Once I stayed for a time in Southern Illinois and lived from one Sunday-noon invitation to the next, less aware of the elegant old house, a station of the Underground on the Mason-Dixon line in the Civil War, than of the fact that not only one pie would be served for dessert but two. They were mince and apple, and both were just hot enough to melt the ice cream served from a chilled bowl. The ice cream was made with maple sugar, to pile on top of the slices of pie, each on a separate plate. This was a dizzying reward to a half-starved college student. It was as near as I ever came to New England, where shaved maple sugar and plain cream are eaten now as in the seventeenth century with apple dumplings, pies, pandowdies, anything with a good crust.
Myself, given such a crusty pie made with tart apples and the right sugar-cinnamon-butter, that is all I need for a whole meal, a private sensual satisfying supper. I agree with Robert Louis Stevenson’s seemingly infantile prattling in A Child’s Garden of Verses: “The friendly cow all red and white,/ I love with all my heart./ She gives me cream with all her might,/ To eat with apple tart.”

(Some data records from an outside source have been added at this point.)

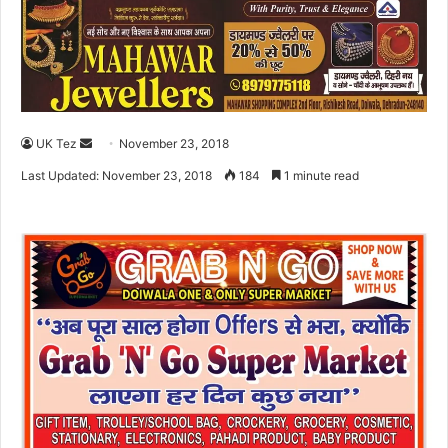
UK Tez
S
November 23, 2018
e
Last Updated: November 23, 2018
184
1 minute read
n
d
a
n
e
m
a
i
l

In other words, apple pie as we make it now, whether at a U-Help or in an Idaho cabin or a New York kitchenette-studio, is unique to America. It assumes ethnic tinges depending on where we live and who bore us there, but the shape is formally ours: a two-crust round baked shallow dish or pan, containing sliced apples, spices, sugar and butter (with perhaps lemon juice or brandy).
I’ll eat it anytime I can find a good one. Or, I’ll stay home and bake one, which is probably what we all should do.